# How are Orcs made? Bred or Grown?



## Odin (Feb 23, 2013)

How were orcs made?


It's stated in multiple works that they are bred, but we see Saruman growing Uruk-hai in the pita of Isengard. How could Saruman just grow orcs from mud?


----------



## Maiden_of Harad (Feb 23, 2013)

Odin, I'm sorry I can't answer your question.
But do you realize what you've unleashed?

Someone's going to comment about how the LOTR movies have distorted the public mind-but anyway. (Not that the movies were all that faithful to the source, but they are great!)

I have read about Orcs being spawned, and of an orc being the father of another (Azog/Bolog). So maybe the answer is both.


----------



## Odin (Feb 23, 2013)

Maiden_of Harad said:


> Odin, I'm sorry I can't answer your question.
> But do you realize what you've unleashed?
> 
> Someone's going to comment about how the LOTR movies have distorted the public mind-but anyway. (Not that the movies were all that faithful to the source, but they are great!)
> ...



Magneto: The war has begun......


----------



## morgoth145 (May 10, 2013)

Originally, orcs were elves captured by Morgoth, whom he tortured until they became orcs, so I assume that the orcs bred amongst each other. Something I've been wondering about was whether the orcs are still immortal like the elves are, or if they lost their immortality by being so horribly twisted and marred.


----------



## daTomoT (May 11, 2013)

morgoth145 said:


> Originally, orcs were elves captured by Morgoth, whom he tortured until they became orcs, so I assume that the orcs bred amongst each other. *Something I've been wondering about was whether the orcs are still immortal like the elves are*, or if they lost their immortality by being so horribly twisted and marred.



This has really sparked my interest.
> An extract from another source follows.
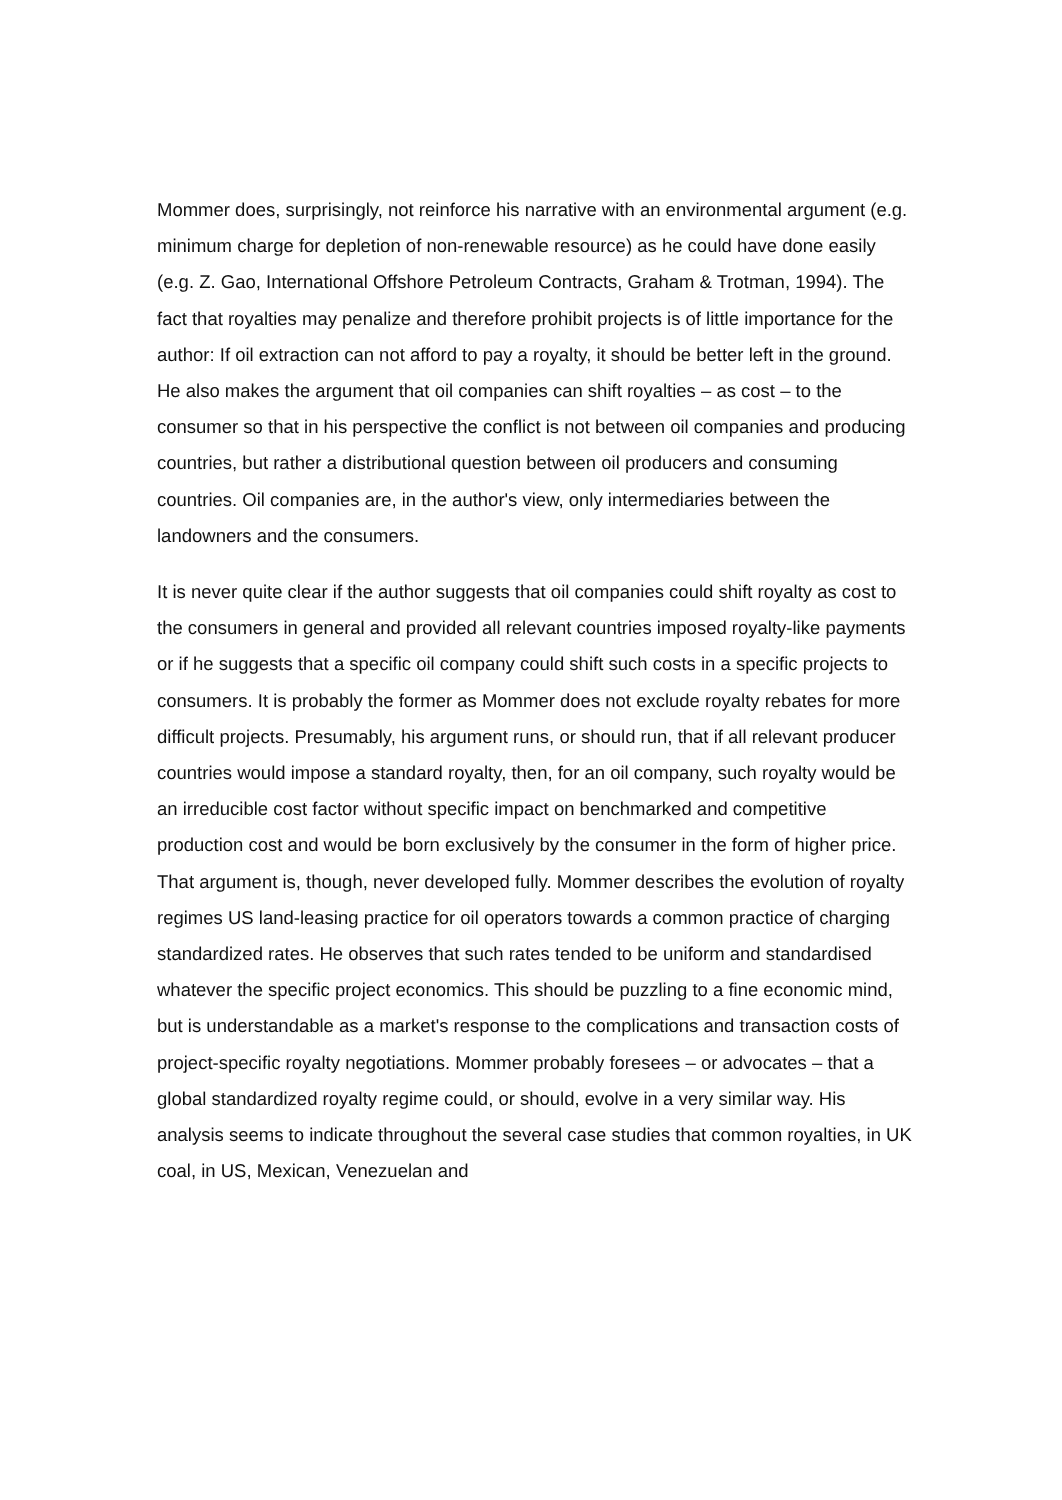Mommer does, surprisingly, not reinforce his narrative with an environmental argument (e.g. minimum charge for depletion of non-renewable resource) as he could have done easily (e.g. Z. Gao, International Offshore Petroleum Contracts, Graham & Trotman, 1994). The fact that royalties may penalize and therefore prohibit projects is of little importance for the author: If oil extraction can not afford to pay a royalty, it should be better left in the ground. He also makes the argument that oil companies can shift royalties – as cost – to the consumer so that in his perspective the conflict is not between oil companies and producing countries, but rather a distributional question between oil producers and consuming countries. Oil companies are, in the author's view, only intermediaries between the landowners and the consumers.
It is never quite clear if the author suggests that oil companies could shift royalty as cost to the consumers in general and provided all relevant countries imposed royalty-like payments or if he suggests that a specific oil company could shift such costs in a specific projects to consumers. It is probably the former as Mommer does not exclude royalty rebates for more difficult projects. Presumably, his argument runs, or should run, that if all relevant producer countries would impose a standard royalty, then, for an oil company, such royalty would be an irreducible cost factor without specific impact on benchmarked and competitive production cost and would be born exclusively by the consumer in the form of higher price. That argument is, though, never developed fully. Mommer describes the evolution of royalty regimes US land-leasing practice for oil operators towards a common practice of charging standardized rates. He observes that such rates tended to be uniform and standardised whatever the specific project economics. This should be puzzling to a fine economic mind, but is understandable as a market's response to the complications and transaction costs of project-specific royalty negotiations. Mommer probably foresees – or advocates – that a global standardized royalty regime could, or should, evolve in a very similar way. His analysis seems to indicate throughout the several case studies that common royalties, in UK coal, in US, Mexican, Venezuelan and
My immediate response is 'No! Have you ever seen an old orc?' but then, the people in charge of the orcs (ie Melkor, Sauron and to a lesser extent Saruman) never keep them long enough for us to know this, they're just disposable tools for one time use. Perhaps if an orc was treated 'right' and allowed to grow, perhaps they would last a very long time. For even the elves could die from a grievous bodily injury, or waste away in grief (though I can't see an Orc crying itself to sleep). Thought provoking indeed. Perhaps the orcs really have an intellect rivalling that of elves? Okay, men then. Now that is heartbreaking.
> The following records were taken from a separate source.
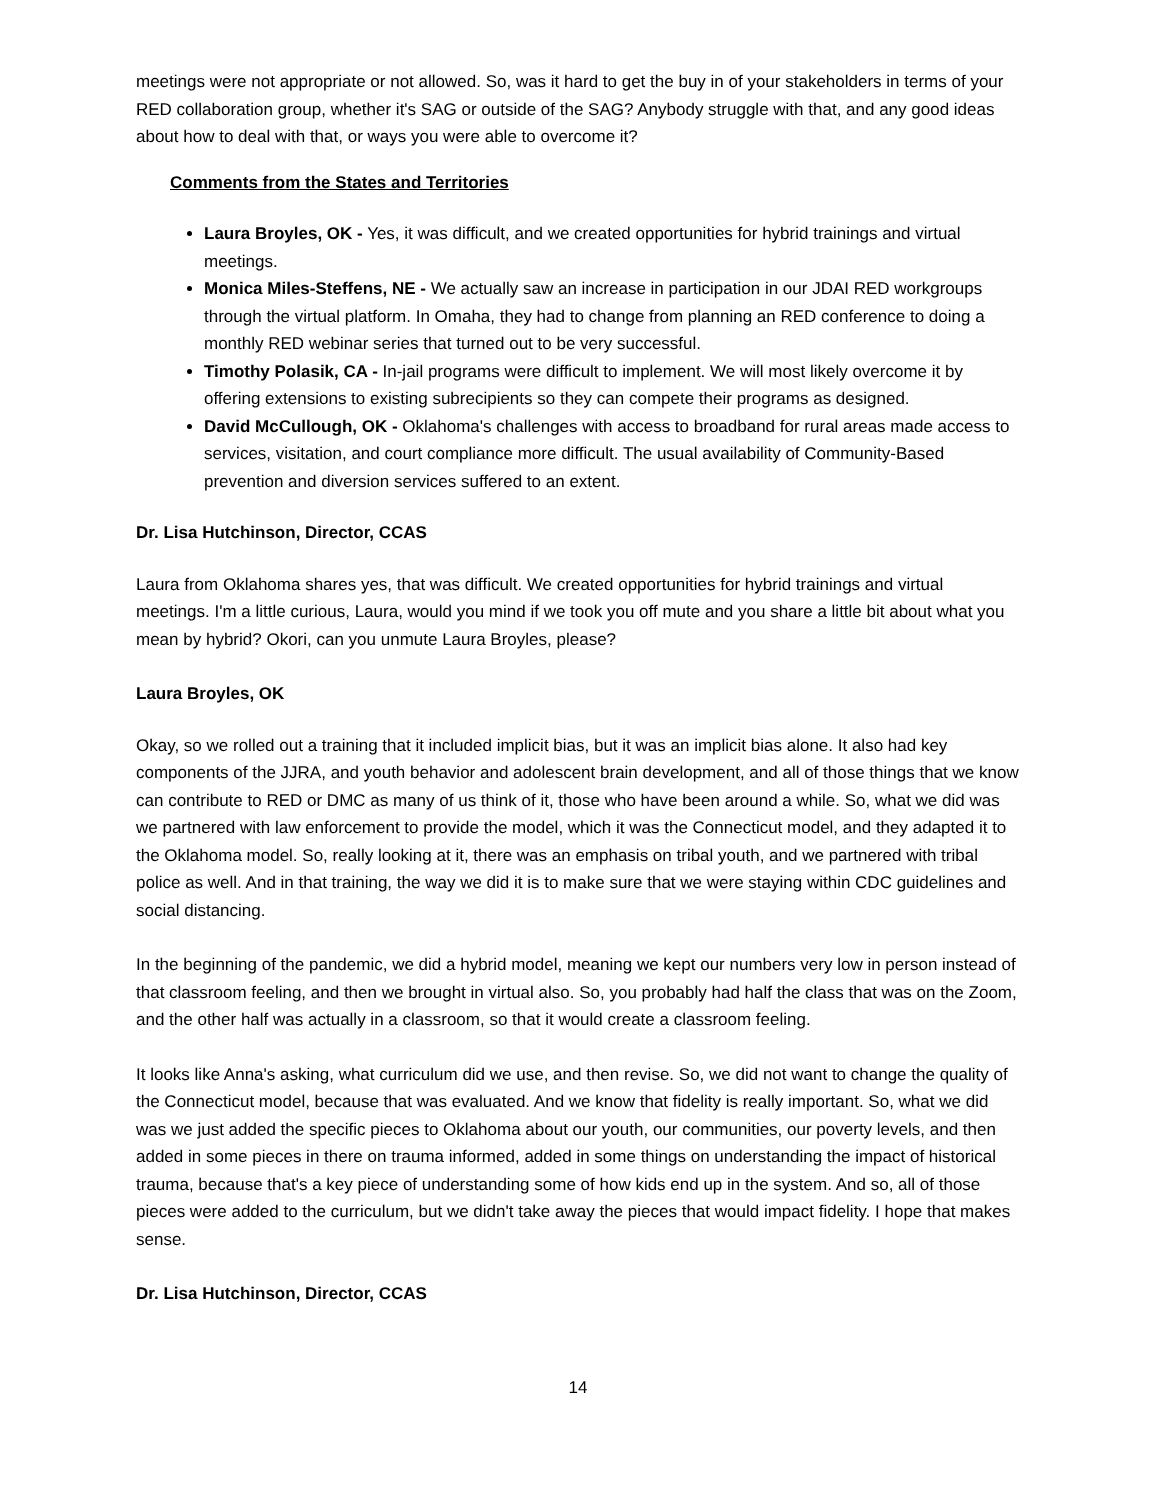meetings were not appropriate or not allowed. So, was it hard to get the buy in of your stakeholders in terms of your RED collaboration group, whether it's SAG or outside of the SAG? Anybody struggle with that, and any good ideas about how to deal with that, or ways you were able to overcome it?
Comments from the States and Territories
Laura Broyles, OK - Yes, it was difficult, and we created opportunities for hybrid trainings and virtual meetings.
Monica Miles-Steffens, NE - We actually saw an increase in participation in our JDAI RED workgroups through the virtual platform. In Omaha, they had to change from planning an RED conference to doing a monthly RED webinar series that turned out to be very successful.
Timothy Polasik, CA - In-jail programs were difficult to implement. We will most likely overcome it by offering extensions to existing subrecipients so they can compete their programs as designed.
David McCullough, OK - Oklahoma's challenges with access to broadband for rural areas made access to services, visitation, and court compliance more difficult. The usual availability of Community-Based prevention and diversion services suffered to an extent.
Dr. Lisa Hutchinson, Director, CCAS
Laura from Oklahoma shares yes, that was difficult. We created opportunities for hybrid trainings and virtual meetings. I'm a little curious, Laura, would you mind if we took you off mute and you share a little bit about what you mean by hybrid? Okori, can you unmute Laura Broyles, please?
Laura Broyles, OK
Okay, so we rolled out a training that it included implicit bias, but it was an implicit bias alone. It also had key components of the JJRA, and youth behavior and adolescent brain development, and all of those things that we know can contribute to RED or DMC as many of us think of it, those who have been around a while. So, what we did was we partnered with law enforcement to provide the model, which it was the Connecticut model, and they adapted it to the Oklahoma model. So, really looking at it, there was an emphasis on tribal youth, and we partnered with tribal police as well. And in that training, the way we did it is to make sure that we were staying within CDC guidelines and social distancing.
In the beginning of the pandemic, we did a hybrid model, meaning we kept our numbers very low in person instead of that classroom feeling, and then we brought in virtual also. So, you probably had half the class that was on the Zoom, and the other half was actually in a classroom, so that it would create a classroom feeling.
It looks like Anna's asking, what curriculum did we use, and then revise. So, we did not want to change the quality of the Connecticut model, because that was evaluated. And we know that fidelity is really important. So, what we did was we just added the specific pieces to Oklahoma about our youth, our communities, our poverty levels, and then added in some pieces in there on trauma informed, added in some things on understanding the impact of historical trauma, because that's a key piece of understanding some of how kids end up in the system. And so, all of those pieces were added to the curriculum, but we didn't take away the pieces that would impact fidelity. I hope that makes sense.
Dr. Lisa Hutchinson, Director, CCAS
14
As for born or grown; I would say born. We know that the first orcs were twisted elves, and being of the same species I expect they can still interbreed, and I'm sure I've seen it in one of the texts that Melkor or Sauron 'bred' an army. As for Saruman's creation of Uruk-Hai seemingly from mud in the film adaption, I think this is misleading. In The Two Towers (book), Treebeard alludes to Uruk-Hai being a hybrid of orc and human (Wildmen of Dunland). Now, think about the way some animals create nurseries for their young before they are born. This could be the mud-vats of Saruman, a place for the young foetus to grow outside of the body. I don't actually know how Orc breeding works, but that's one theory, that orcs are bred but then developed externally. I can;t quite grasp the notion of a pregnant, female orc. It's uncomfortable.


----------



## Bucky (May 15, 2013)

morgoth145 said:


> Originally, orcs were elves captured by Morgoth, whom he tortured until they became orcs, so I assume that the orcs bred amongst each other. Something I've been wondering about was whether the orcs are still immortal like the elves are, or if they lost their immortality by being so horribly twisted and marred.



*Well, not really true...

This is what Christopher Tolkien with Guy Kay's assistance decided to write (create) for a published Silmarillion, but it's simply not what JRR Tolkien ever decided to publish.

For the elder's thoughts on the matter, you need to read HoME Volume Ten, Morgoth's Ring, specifically 'Myth's transformed' #7 & 8 I believe, to see what JRR Tolkien said: He wasn't ever sure if orcs came from Elves, Men of both in the end.*


----------